(Extracted data entries)
◇ ◇ ◇ ◇ ◇ ◇ ◇

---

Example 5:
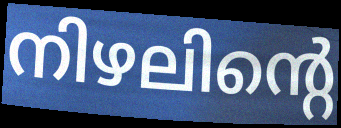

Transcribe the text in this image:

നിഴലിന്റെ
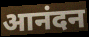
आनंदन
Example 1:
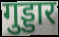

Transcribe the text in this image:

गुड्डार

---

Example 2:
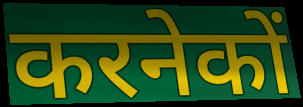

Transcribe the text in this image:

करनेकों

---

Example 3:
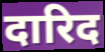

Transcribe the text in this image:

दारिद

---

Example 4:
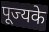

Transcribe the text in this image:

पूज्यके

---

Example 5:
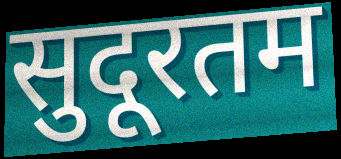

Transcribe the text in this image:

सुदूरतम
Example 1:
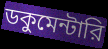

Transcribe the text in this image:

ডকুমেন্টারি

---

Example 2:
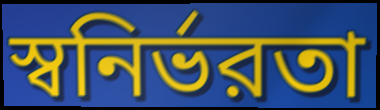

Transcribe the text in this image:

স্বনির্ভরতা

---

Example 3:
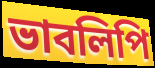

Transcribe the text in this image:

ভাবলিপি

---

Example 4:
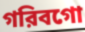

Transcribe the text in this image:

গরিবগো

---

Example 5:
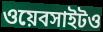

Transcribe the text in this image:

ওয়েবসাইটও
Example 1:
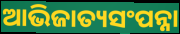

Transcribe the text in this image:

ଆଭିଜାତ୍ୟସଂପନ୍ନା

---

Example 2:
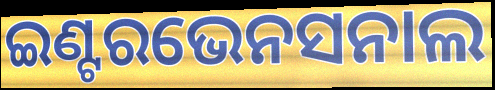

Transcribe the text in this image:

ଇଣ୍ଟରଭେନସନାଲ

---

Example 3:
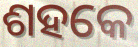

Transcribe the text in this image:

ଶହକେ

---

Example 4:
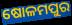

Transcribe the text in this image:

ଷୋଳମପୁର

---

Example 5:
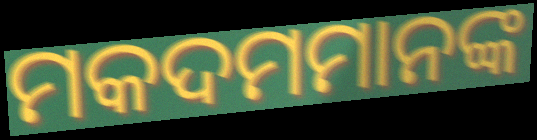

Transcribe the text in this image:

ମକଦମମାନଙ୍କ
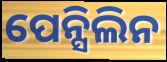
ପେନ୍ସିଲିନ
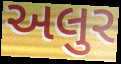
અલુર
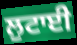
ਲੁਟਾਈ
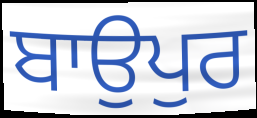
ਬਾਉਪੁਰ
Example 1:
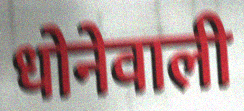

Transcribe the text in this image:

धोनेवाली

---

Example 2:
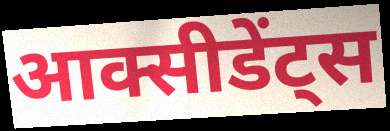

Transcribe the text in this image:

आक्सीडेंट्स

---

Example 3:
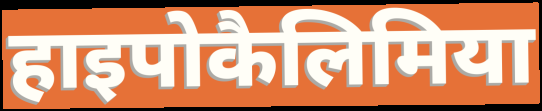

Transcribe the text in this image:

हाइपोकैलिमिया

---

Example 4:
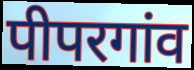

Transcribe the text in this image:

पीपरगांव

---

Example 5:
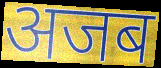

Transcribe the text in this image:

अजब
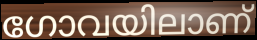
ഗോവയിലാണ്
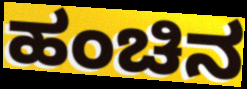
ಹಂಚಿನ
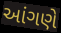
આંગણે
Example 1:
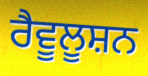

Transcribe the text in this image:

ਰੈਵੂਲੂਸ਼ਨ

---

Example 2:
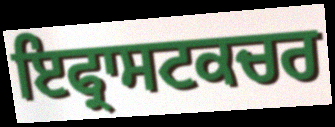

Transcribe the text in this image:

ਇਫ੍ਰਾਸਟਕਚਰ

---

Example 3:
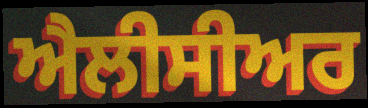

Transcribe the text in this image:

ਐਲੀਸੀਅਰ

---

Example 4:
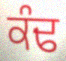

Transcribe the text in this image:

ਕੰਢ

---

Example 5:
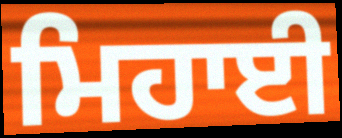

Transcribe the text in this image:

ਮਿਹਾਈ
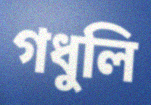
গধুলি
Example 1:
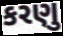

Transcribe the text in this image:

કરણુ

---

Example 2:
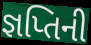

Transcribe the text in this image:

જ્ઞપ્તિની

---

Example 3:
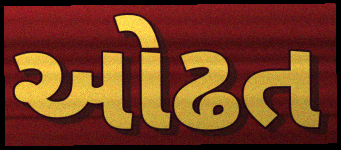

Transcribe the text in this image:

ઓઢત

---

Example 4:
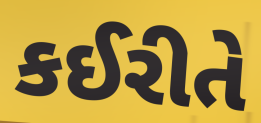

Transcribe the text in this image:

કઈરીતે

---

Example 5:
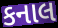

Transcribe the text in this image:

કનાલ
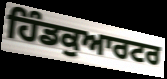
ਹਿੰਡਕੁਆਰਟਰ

◇ ◇ ◇ ◇ ◇ ◇ ◇

▶ **What you are asked to do**
Could you replace "image" with "picture" everywhere in the data and give the lines again, with nothing else changed? Leave the pictures out of your answer.

▶ **Solution to this problem**
---

Example 5:

Transcribe the text in this picture:

നിഴലിന്റെ
आनंदन
Example 1:

Transcribe the text in this picture:

गुड्डार

---

Example 2:

Transcribe the text in this picture:

करनेकों

---

Example 3:

Transcribe the text in this picture:

दारिद

---

Example 4:

Transcribe the text in this picture:

पूज्यके

---

Example 5:

Transcribe the text in this picture:

सुदूरतम
Example 1:

Transcribe the text in this picture:

ডকুমেন্টারি

---

Example 2:

Transcribe the text in this picture:

স্বনির্ভরতা

---

Example 3:

Transcribe the text in this picture:

ভাবলিপি

---

Example 4:

Transcribe the text in this picture:

গরিবগো

---

Example 5:

Transcribe the text in this picture:

ওয়েবসাইটও
Example 1:

Transcribe the text in this picture:

ଆଭିଜାତ୍ୟସଂପନ୍ନା

---

Example 2:

Transcribe the text in this picture:

ଇଣ୍ଟରଭେନସନାଲ

---

Example 3:

Transcribe the text in this picture:

ଶହକେ

---

Example 4:

Transcribe the text in this picture:

ଷୋଳମପୁର

---

Example 5:

Transcribe the text in this picture:

ମକଦମମାନଙ୍କ
ପେନ୍ସିଲିନ
અલુર
ਲੁਟਾਈ
ਬਾਉਪੁਰ
Example 1:

Transcribe the text in this picture:

धोनेवाली

---

Example 2:

Transcribe the text in this picture:

आक्सीडेंट्स

---

Example 3:

Transcribe the text in this picture:

हाइपोकैलिमिया

---

Example 4:

Transcribe the text in this picture:

पीपरगांव

---

Example 5:

Transcribe the text in this picture:

अजब
ഗോവയിലാണ്
ಹಂಚಿನ
આંગણે
Example 1:

Transcribe the text in this picture:

ਰੈਵੂਲੂਸ਼ਨ

---

Example 2:

Transcribe the text in this picture:

ਇਫ੍ਰਾਸਟਕਚਰ

---

Example 3:

Transcribe the text in this picture:

ਐਲੀਸੀਅਰ

---

Example 4:

Transcribe the text in this picture:

ਕੰਢ

---

Example 5:

Transcribe the text in this picture:

ਮਿਹਾਈ
গধুলি
Example 1:

Transcribe the text in this picture:

કરણુ

---

Example 2:

Transcribe the text in this picture:

જ્ઞપ્તિની

---

Example 3:

Transcribe the text in this picture:

ઓઢત

---

Example 4:

Transcribe the text in this picture:

કઈરીતે

---

Example 5:

Transcribe the text in this picture:

કનાલ
ਹਿੰਡਕੁਆਰਟਰ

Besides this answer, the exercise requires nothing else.